Of course, if the store sign says Rowhouse, I am going to go in. See how the “H” looks like a little house? Irresistible! Inside, we found a wonderful collection of vintage and antique home items at accessible prices, tended to by proprietor Linda Westphal who was kind enough to let my daughter entertain herself on an old typewriter. Usually I let out wistful sighs when lurking about antique stores but Rowhouse has some fantastic things within reach.
You do have to like old, although there were a few mid-century items, but nothing overly modern. Now that that’s out of the way, on to exploring. We noticed the case first, since we now have a violinist in the house but Linda took the violin out of the window so we could get a better look. No longer playable, we were still pretty excited to learn the violin had been made in 1832, the same year as our house.
My husband Frank said, “If you had a store, it would be just like this,” as he walked around noticing lovely things like a perforated room divider for $50. Indeed, the store occupies a turn-of-the-century building, if not older, and you go from room to room instead of an open plan. The experience is not unlike visiting an old relative’s house who has the coolest things.
Computer keyboards just aren’t as satisfying to use. Tap, tap, tap, ding!
On the left side of the photo above, there is a desk with a hump-back desk clock. To the left of the clock is a letter organizer, made in France in the early 1800’s. It’s a fantastic piece and very small space friendly. Below is a slightly closer look. I’m sorry I didn’t get a close-up photo.

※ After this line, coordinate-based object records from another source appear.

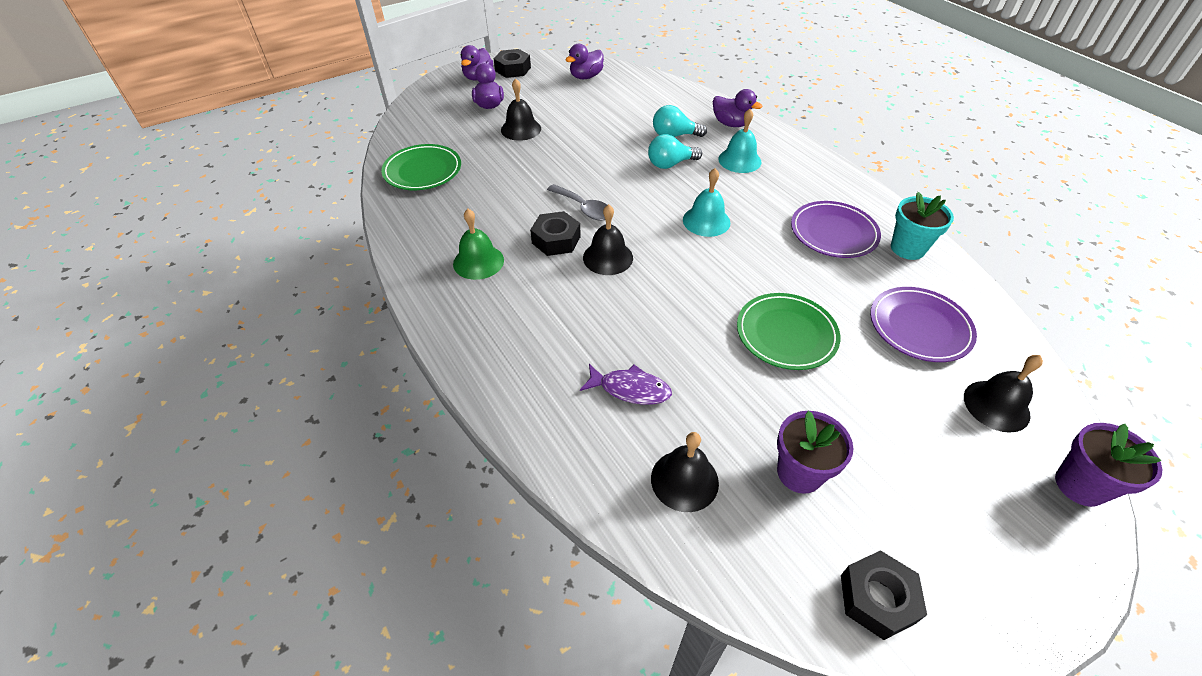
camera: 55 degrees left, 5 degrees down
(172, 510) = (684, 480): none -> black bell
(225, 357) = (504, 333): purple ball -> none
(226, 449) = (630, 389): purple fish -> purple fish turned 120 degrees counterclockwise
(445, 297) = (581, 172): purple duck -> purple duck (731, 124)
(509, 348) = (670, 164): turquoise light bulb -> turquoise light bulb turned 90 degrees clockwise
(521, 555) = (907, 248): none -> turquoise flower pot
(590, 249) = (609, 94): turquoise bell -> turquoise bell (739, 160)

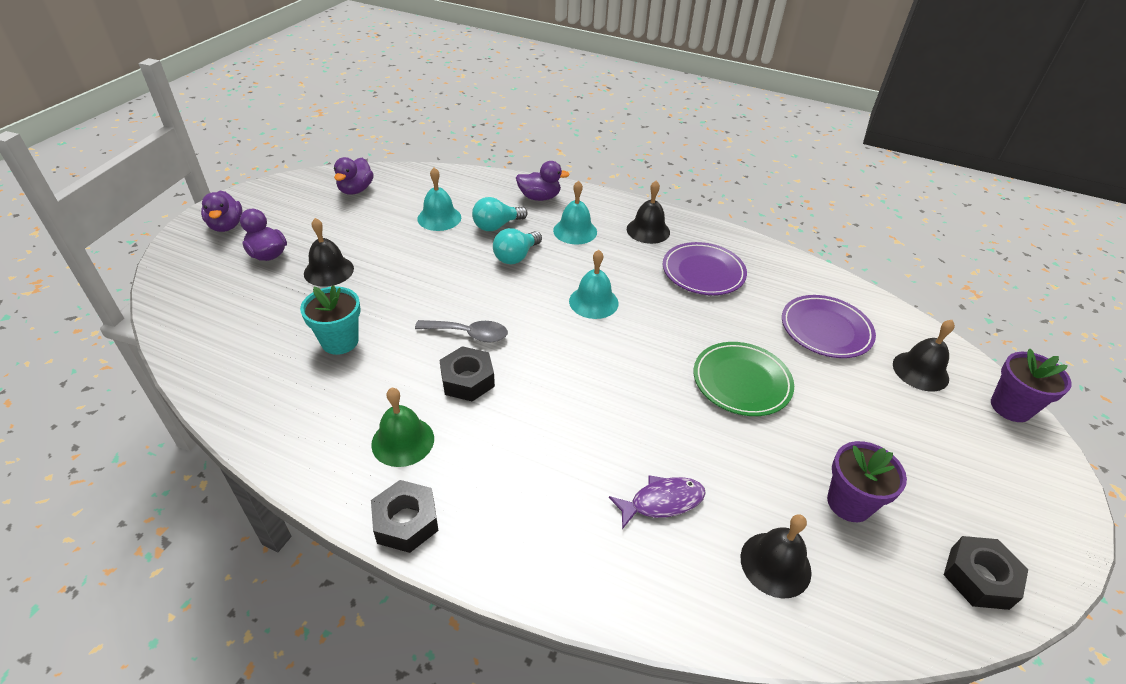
camera: 35 degrees left, 5 degrees down
(422, 171) = (246, 361): green plate -> none
(513, 69) = (263, 204): black nut -> black nut (406, 522)
(608, 257) = (534, 377): black bell -> black bell (648, 230)
(632, 116) = (439, 218): none -> turquoise bell
(907, 248) = (765, 264): turquoise flower pot -> turquoise flower pot (340, 341)

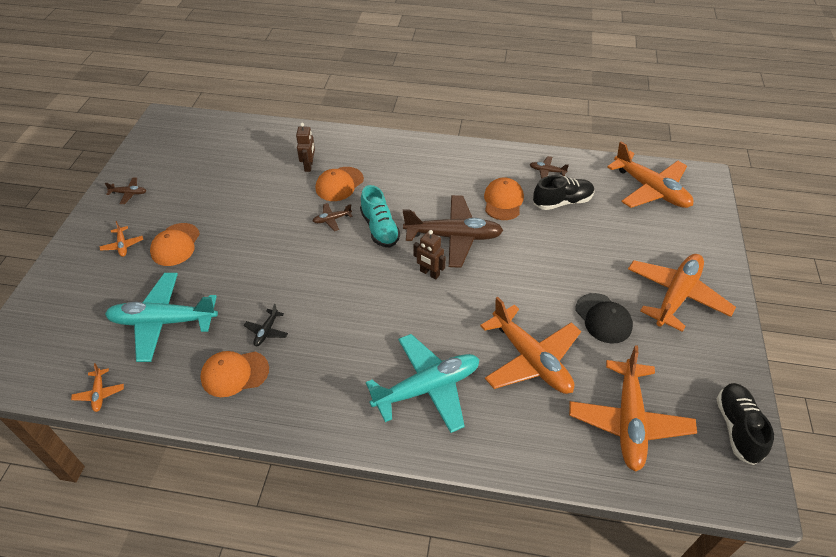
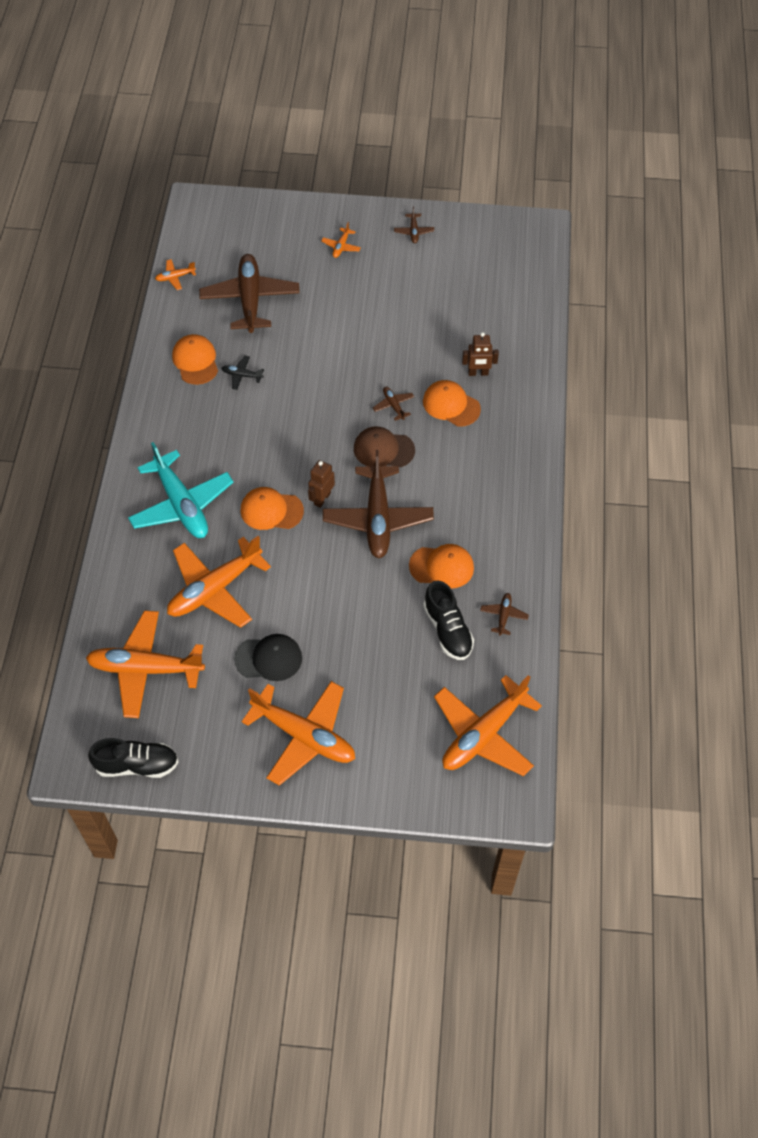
camera: 85 degrees right, 10 degrees up
(123, 245) = (341, 246): orange plane -> orange plane turned 45 degrees counterclockwise
(163, 322) = (250, 299): turquoise plane -> brown plane
(175, 245) = (345, 285): orange cap -> orange cap (271, 510)
(380, 229) = (383, 449): turquoise shoe -> brown cap
(603, 318) = (268, 658): black cap -> black cap turned 150 degrees counterclockwise

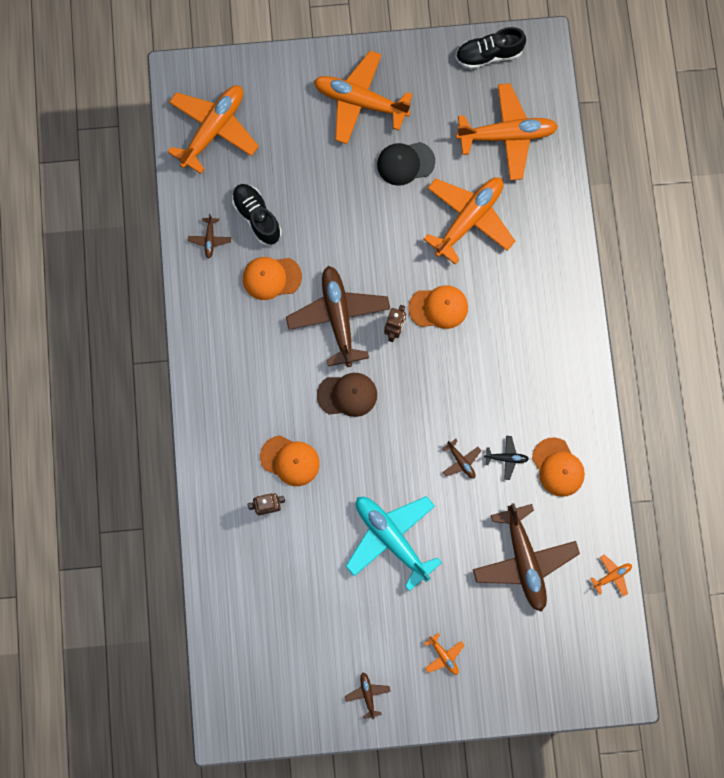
camera: 170 degrees right, 20 degrees up
(181, 504) = (523, 299): turquoise plane -> turquoise plane (391, 538)
(341, 246) = (443, 655): orange plane -> orange plane turned 135 degrees clockwise
(393, 405) = (347, 449): brown plane -> brown plane (461, 461)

Below, is the second room, as visitors progress to the back of the store. Rowhouse occupies a corner property so there are windows on the side. The eclectic mix works very well in the architectural setting. Another nice thing about a store setting like this, is that if you live in an older row house, you can get a realistic idea of how something will look in your house, thanks to the similar proportions. Helps to prevent those, “it looked so much smaller in the store” moments.
The third room of the store looked very much like it had been a kitchen during a previous life. Looking behind the shelves, we could make out tile soap holders. Another of our favorites are the floor mats pictures below. They feature nautical and botanical themes. If you have a row house where people come directly into your living room from the outdoors, these mats are fantastic for keeping dirt off your rugs. Frank really liked one that had sailboats on it but we have to wait until they come in stock. The mats are also lovely as wall hangings.
Besides having lovely things to go in the kitchen, there was a beautiful baker’s rack in the front window, with beautiful dark wood surfaces on a vintage industrial style base.
And then, there was this octopus taking a bath on a vintage dictionary page, who came home with us.